В 1925 году вышла книга Шкловского «Теория прозы», и стала крылатой фраза, что искусство является «суммой приемов». Выражение это сам Шкловский считает теперь неточным и опрометчивым.
Потом он написал книгу «Материал и стиль в романе Льва Толстого „Война и мир“ – показал в ней, как использовал Толстой мемуарную литературу и исторические труды, посвященные войне 1812 года. Книга была интересна, нова, сенсационна, но она не объясняла величия романа Толстого, а даже как бы развенчивала его.
С формалистами спорили яростно. Марксистское литературоведение, признавая необходимость изучения художественной ткани произведения, решительно отвергало теоретические обоснования формалистов. Вульгаризаторы отвергали все.
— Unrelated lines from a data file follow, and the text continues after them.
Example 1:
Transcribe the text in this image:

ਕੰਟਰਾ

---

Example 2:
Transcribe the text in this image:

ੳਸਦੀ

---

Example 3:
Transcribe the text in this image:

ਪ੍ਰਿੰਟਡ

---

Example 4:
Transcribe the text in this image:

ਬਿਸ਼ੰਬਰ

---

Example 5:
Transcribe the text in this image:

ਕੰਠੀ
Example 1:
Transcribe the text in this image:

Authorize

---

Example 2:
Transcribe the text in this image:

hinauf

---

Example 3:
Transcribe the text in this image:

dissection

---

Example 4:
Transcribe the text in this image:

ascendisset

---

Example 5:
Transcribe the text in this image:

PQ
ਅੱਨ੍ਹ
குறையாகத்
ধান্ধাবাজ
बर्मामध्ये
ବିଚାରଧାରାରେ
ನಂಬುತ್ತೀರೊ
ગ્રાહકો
Теперь, когда эти литературные битвы уже позади и позади порожденные ими преувеличения и страсти, окончательно ясно, что, изучая форму, вернее, структуру художественного произведения, и эволюцию жанров, формалисты обогатили науку множеством существеннейших открытий и наблюдений, но, замкнувшись в кругу исследований имманентных, внутренних законов литературы, игнорировали ее содержательность, проблему ее общественной функции, ее многосложные связи с действительностью. Поэтому выдвинутые ими обоснования не объясняли главного и были в корне неверными.
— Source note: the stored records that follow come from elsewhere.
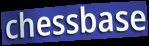
chessbase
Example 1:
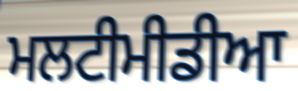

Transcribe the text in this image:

ਮਲਟੀਮੀਡੀਆ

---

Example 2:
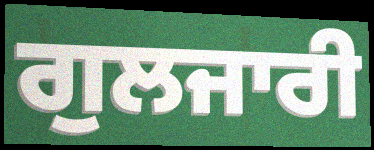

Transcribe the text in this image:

Впрочем, Шкловский занимался не одними вопросами литературной теории. Он писал великолепную прозу – выпустил книги «Сентиментальное путешествие» и «Zoo, или Письма не о любви», работал в «Летописи», которую редактировал Горький, выступал с Маяковским, был близок к творческому содружеству «Серапионовы братья», объединявшему в 20-х годах таких разных писателей, как Н. Тихонов, К. Федин, Вс. Иванов, М. Зощенко, М. Слонимский, Н. Никитин, В. Каверин, Б. Лунц, Б. Полонская, критик Н. Груздев... Потом примкнул к ЛЕФу.
Уже в то время Шкловский много работал в кино, которое тогда только еще начиналось. И мало-помалу теория стала приходить в несогласие с практикой. Так, теоретик Шкловский думал, что кино – это монтаж аттракционов, что сюжет в кино почти не имеет значения, а сценарист Шкловский убеждался в значении сюжета. Собственный опыт и живой опыт советской литературы расширял представление о законах искусства и вносил поправки в теорию. Занятия историей и русской литературой привели к созданию исследований о лубочном писателе Матвее Комарове, о литературе XVIII столетия в связи с экономикой, исторических повестей о путешествии Марко Поло, о художнике штабс-капитане Федотове, о Минине и Пожарском, о мастерах старинных, книг о Маяковском, о Достоевском, биографии Льва Толстого. Эти книги не только писались Шкловским, но и меняли Шкловского, перепроверяя его теоретическую систему и доказывая, что в искусстве важно не только как сделано, но из чего сделано и для чего сделано, кем сделано и для кого сделано. Писателя учил опыт, учило время. И вот спустя много лет, прослеживая собственный путь и путь своих единомышленников по ОПОЯЗу, Шкловский смело, точно и обстоятельно говорит о просчетах, посвящает этому свои новые книги – «Повести о прозе» и «Тетиву».